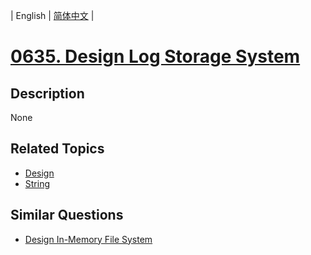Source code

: 
| English | [简体中文](README.md) |
# [0635. Design Log Storage System](https://leetcode-cn.com/problems/design-log-storage-system/)
## Description
None
## Related Topics
- [Design](https://leetcode-cn.com/tag/design)
- [String](https://leetcode-cn.com/tag/string)
## Similar Questions
- [Design In-Memory File System](../design-in-memory-file-system/README_EN.md)

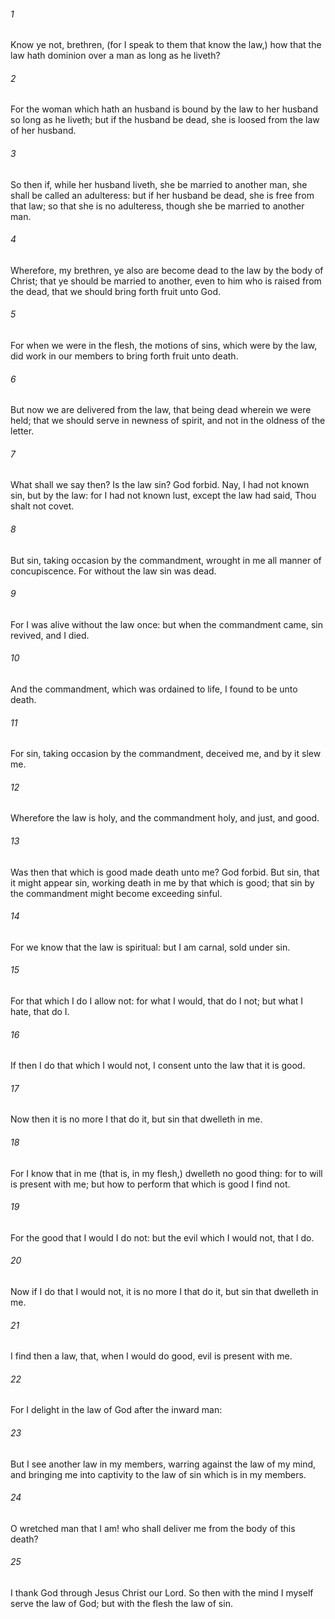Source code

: ###### 1
Know ye not, brethren, (for I speak to them that know the law,) how that the law hath dominion over a man as long as he liveth?

###### 2
For the woman which hath an husband is bound by the law to her husband so long as he liveth; but if the husband be dead, she is loosed from the law of her husband.

###### 3
So then if, while her husband liveth, she be married to another man, she shall be called an adulteress: but if her husband be dead, she is free from that law; so that she is no adulteress, though she be married to another man.

###### 4
Wherefore, my brethren, ye also are become dead to the law by the body of Christ; that ye should be married to another, even to him who is raised from the dead, that we should bring forth fruit unto God.

###### 5
For when we were in the flesh, the motions of sins, which were by the law, did work in our members to bring forth fruit unto death.

###### 6
But now we are delivered from the law, that being dead wherein we were held; that we should serve in newness of spirit, and not in the oldness of the letter.

###### 7
What shall we say then? Is the law sin? God forbid. Nay, I had not known sin, but by the law: for I had not known lust, except the law had said, Thou shalt not covet.

###### 8
But sin, taking occasion by the commandment, wrought in me all manner of concupiscence. For without the law sin was dead.

###### 9
For I was alive without the law once: but when the commandment came, sin revived, and I died.

###### 10
And the commandment, which was ordained to life, I found to be unto death.

###### 11
For sin, taking occasion by the commandment, deceived me, and by it slew me.

###### 12
Wherefore the law is holy, and the commandment holy, and just, and good.

###### 13
Was then that which is good made death unto me? God forbid. But sin, that it might appear sin, working death in me by that which is good; that sin by the commandment might become exceeding sinful.

###### 14
For we know that the law is spiritual: but I am carnal, sold under sin.

###### 15
For that which I do I allow not: for what I would, that do I not; but what I hate, that do I.

###### 16
If then I do that which I would not, I consent unto the law that it is good.

###### 17
Now then it is no more I that do it, but sin that dwelleth in me.

###### 18
For I know that in me (that is, in my flesh,) dwelleth no good thing: for to will is present with me; but how to perform that which is good I find not.

###### 19
For the good that I would I do not: but the evil which I would not, that I do.

###### 20
Now if I do that I would not, it is no more I that do it, but sin that dwelleth in me.

###### 21
I find then a law, that, when I would do good, evil is present with me.

###### 22
For I delight in the law of God after the inward man:

###### 23
But I see another law in my members, warring against the law of my mind, and bringing me into captivity to the law of sin which is in my members.

###### 24
O wretched man that I am! who shall deliver me from the body of this death?

###### 25
I thank God through Jesus Christ our Lord. So then with the mind I myself serve the law of God; but with the flesh the law of sin.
==============================
Select the lines in this material that hold the word "Wherefore", leaving none out.

**Answer for the task:**
Wherefore, my brethren, ye also are become dead to the law by the body of Christ; that ye should be married to another, even to him who is raised from the dead, that we should bring forth fruit unto God.
Wherefore the law is holy, and the commandment holy, and just, and good.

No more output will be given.